Additionally, we have added the all new Whole Genome large-event caller capable of calling large events on whole genomes (including the cheap ultra-low read depth variety), as well as a command line tool for running all the CNV algorithms and preceding steps using a command line runner.
Along with the usual list of improvements and user requested features, this turned out to be a very significant release with lots of improvements made across the board.
The Feedback Loop of Real World Data
No algorithm developed purely on the theory of how data should look survives the first contact with the reality of the unpredictable nature of real-world data.
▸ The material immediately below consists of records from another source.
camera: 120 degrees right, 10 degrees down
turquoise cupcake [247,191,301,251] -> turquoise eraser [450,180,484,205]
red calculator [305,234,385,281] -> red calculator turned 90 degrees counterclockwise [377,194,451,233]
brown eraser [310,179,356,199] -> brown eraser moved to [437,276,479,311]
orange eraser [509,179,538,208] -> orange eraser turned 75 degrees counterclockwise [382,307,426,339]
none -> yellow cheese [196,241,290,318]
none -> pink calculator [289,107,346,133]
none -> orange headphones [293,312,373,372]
In the launch of our CNV algorithm for gene panel data, we worked closely with clinical partner PreventionGenetics and the validated sample data they provided was used to dial in and fire-test the algorithm.
As we expanded the scope of CNVs we called from single target to large cytogenetic events and whole chromosome aneuploidies, we had been benchmarking against CMA validated clinical samples from PreventionGenetics, as well as hundreds of myeloid leukemia tumor/normal exomes from another collaborator.
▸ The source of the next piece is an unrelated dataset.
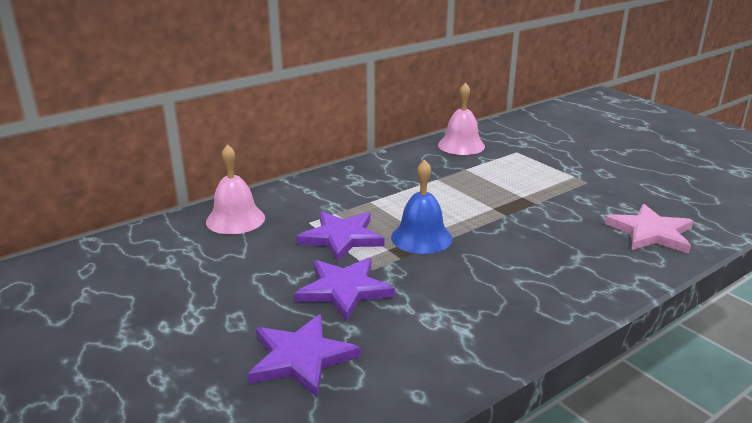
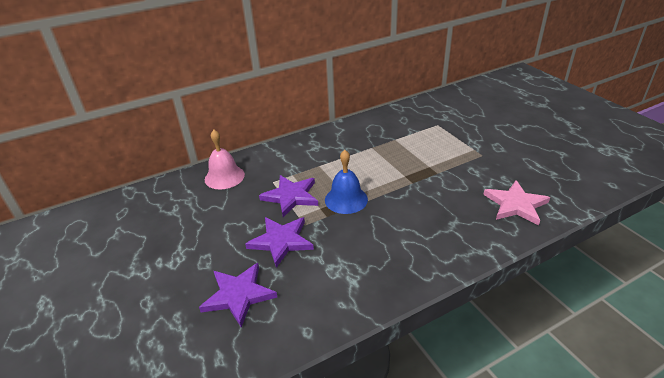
camera: 10 degrees right, 10 degrees up
pink bell [438,82,485,155] -> none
Additionally, as our value of potentially replacing expensive confirmatory methods such as MLPA and CMA with our NGS CNV caller has played out in the market. We have on boarded many more clinical labs with their own, sometimes unique gene panels. As new edge cases come up and new validated data sets can confirm new algorithmic options and improvement, we have rolled those all into this release as well.
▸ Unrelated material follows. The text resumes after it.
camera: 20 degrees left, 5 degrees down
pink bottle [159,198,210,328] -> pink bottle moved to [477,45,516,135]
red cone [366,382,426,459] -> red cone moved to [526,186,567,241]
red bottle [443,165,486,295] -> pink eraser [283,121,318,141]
No single detail makes or breaks an algorithm, but the ensemble of techniques applied in the latest 1.4.5 CNV target caller provides fantastic CNV calls.
In particular, we have seen vast improvements in calling large CNV events in exomes, even in tumor samples with many multiple whole chromosome deletions or duplications in a single sample.
In you are interested in calling CNVs on your gene panels or exomes, we suggest that you first run our Loss of Heterozygosity caller which looks at the Variant Allele Frequency of the imported variants.
The LoH has been updated in 1.4.5 with improved sensitivity, as well as a model for calling Triploid events. The CNV algorithm will pick this up as input, and through improved normalization make better CNV calls and report Copy Neutral LOH events.
More Flexibility to Match Your Genetic Assay
Other changes have been added to the CNV Target Caller, as well as the new CNV Binned Region (WGS) caller.
In our updated dialog, you can see we more flexibly specify a range of potential reference samples to use for normalization, as well as the option to disable the algorithms treatment of the sex (X and Y) chromosomes separately. Certain gene panels do not have enough targets in the sex chromosomes to use the algorithms strategy of normalizing them separately against gender-matched reference samples.
We have also introduced the ability to specify a set of regions to be masked for CNV calling and during target normalization. This can be helpful if there are noisy or non-clinically relevant regions that make sense to mask from the algorithm.
Additionally, we have improved the outputs of the CNV caller with the following fields:
- A p-value to give an additional quantitative value to use while assessing the quality of a CNV call. This is a student T test done between the average Z score of the event versus all targets outside events.
- A Karyotype for events that are cytoband sized. Ready for your clinical reports!
In the above screenshot, we are calling a XXY individual and other whole chromosome events on ultra-low coverage whole genomes.
One More Thing
Although the new WGS CNV caller and massive updates to the CNV infrastructure in VarSeq are the story of this release, we are always working to improve the user experience and utility of VarSeq for our many active users.
One common request we implemented was the ability to specify your own Preferred Transcript list to the gene annotation algorithm, allowing you to override the default selection of the Clinically Relevant Transcript reported in the various algorithm outputs.
Additionally, you can choose to use the abbreviated 1-letter Amino Acid encoding of the HGVS protein description instead of the default 3-letter.
There is more of course, which you can peruse in our Release Notes, but we wanted to thank our many engaged users for their feedback and suggestions as we continue the maturation of VarSeq as a clinical interpretation suite.